» The data:
--- START ---
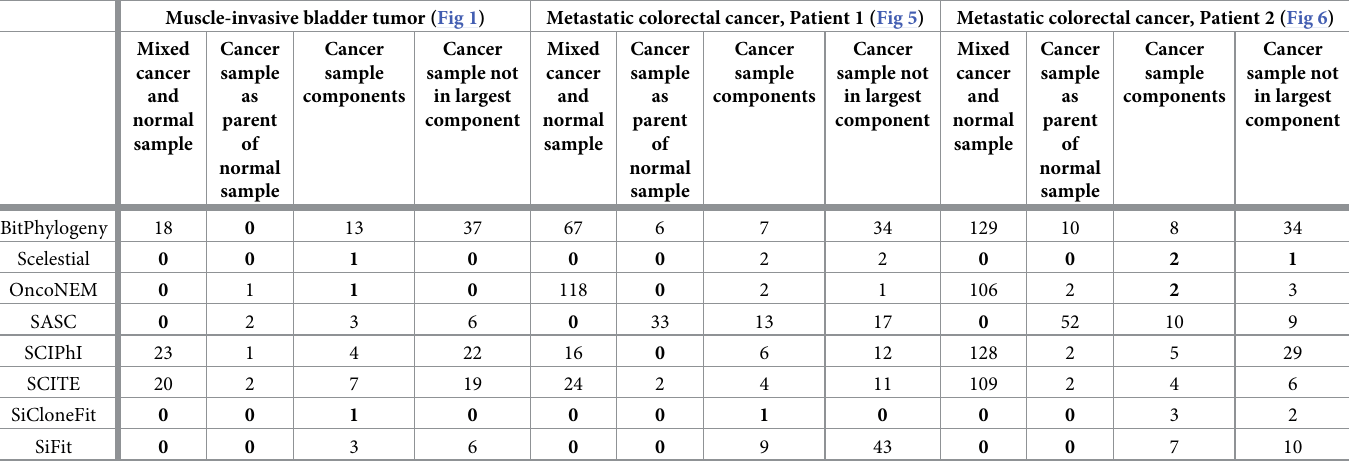
Table 2. Comparison of single-cell phylogenetic trees reconstruction methods on real single-cell genomic datasets. Muscle-invasive bladder tumor (Fig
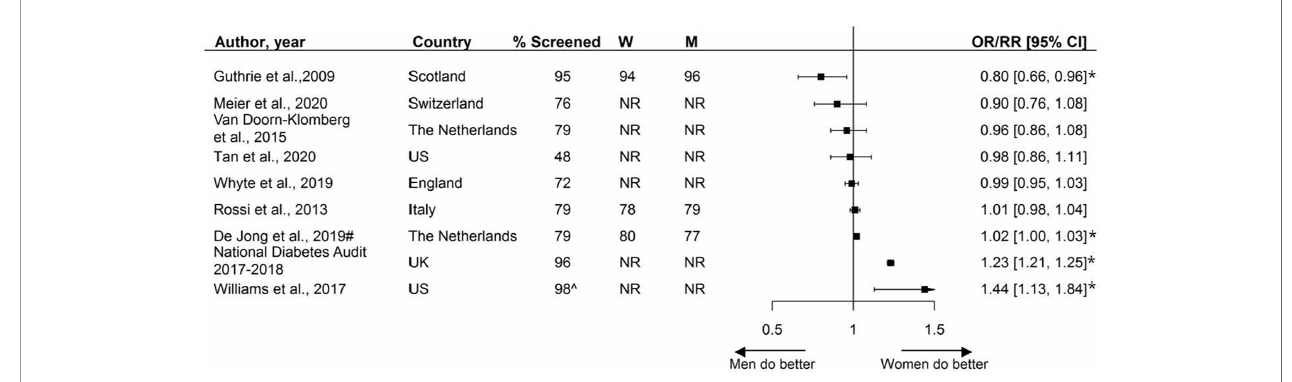
FIGURE 3 | Assessment of blood pressure, expressed as adjusted odds ratios (OR) or relative risks (RR) with corresponding 95% con fi dence intervals (CI). W = % of screened women; M = % of screened men; US, United States; UK, United Kingdom; # = Relative risk; ^ Assumed to be weighted %; * = statistically signi fi cant. Men =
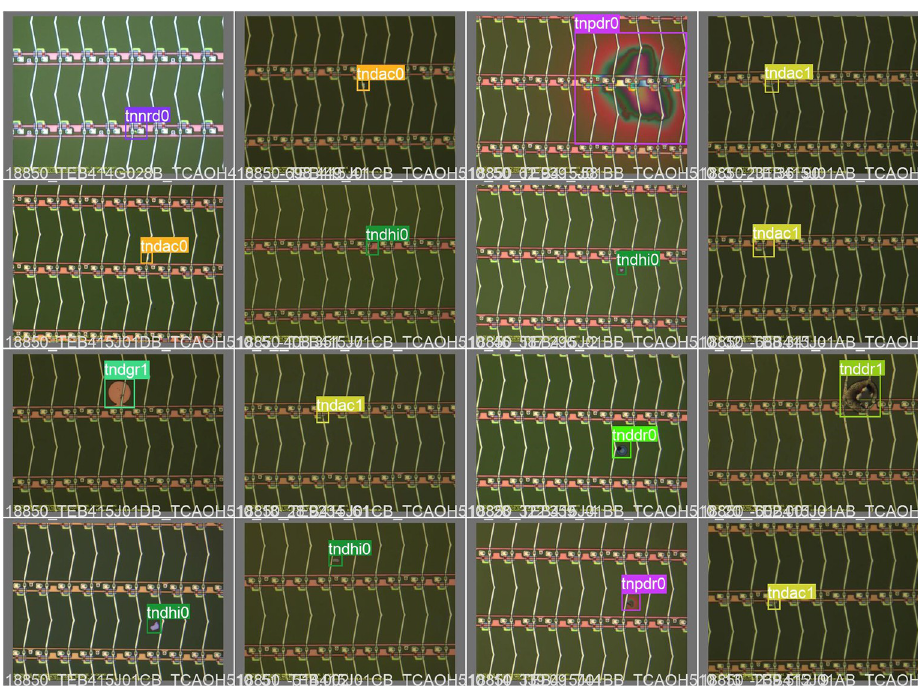
Fig 1. Common electronic panel surface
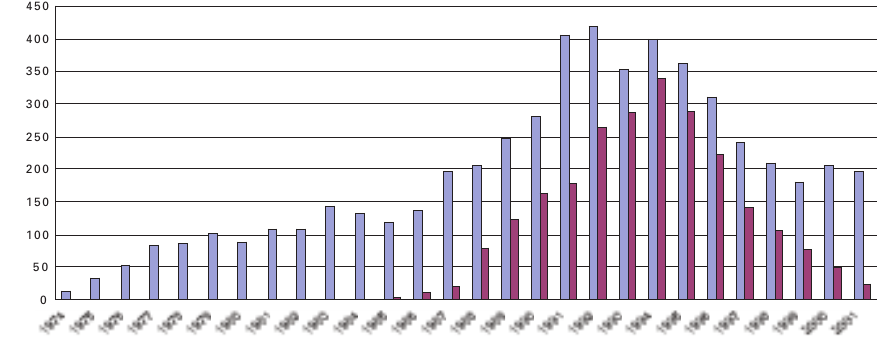
deaths in Switzer- land, 1974–2001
--- END ---
» What to produce: Could you return the whole listing exactly, with every picture removed?

» Your solution:
Table 2. Comparison of single-cell phylogenetic trees reconstruction methods on real single-cell genomic datasets. Muscle-invasive bladder tumor (Fig
FIGURE 3 | Assessment of blood pressure, expressed as adjusted odds ratios (OR) or relative risks (RR) with corresponding 95% con fi dence intervals (CI). W = % of screened women; M = % of screened men; US, United States; UK, United Kingdom; # = Relative risk; ^ Assumed to be weighted %; * = statistically signi fi cant. Men =
Fig 1. Common electronic panel surface
deaths in Switzer- land, 1974–2001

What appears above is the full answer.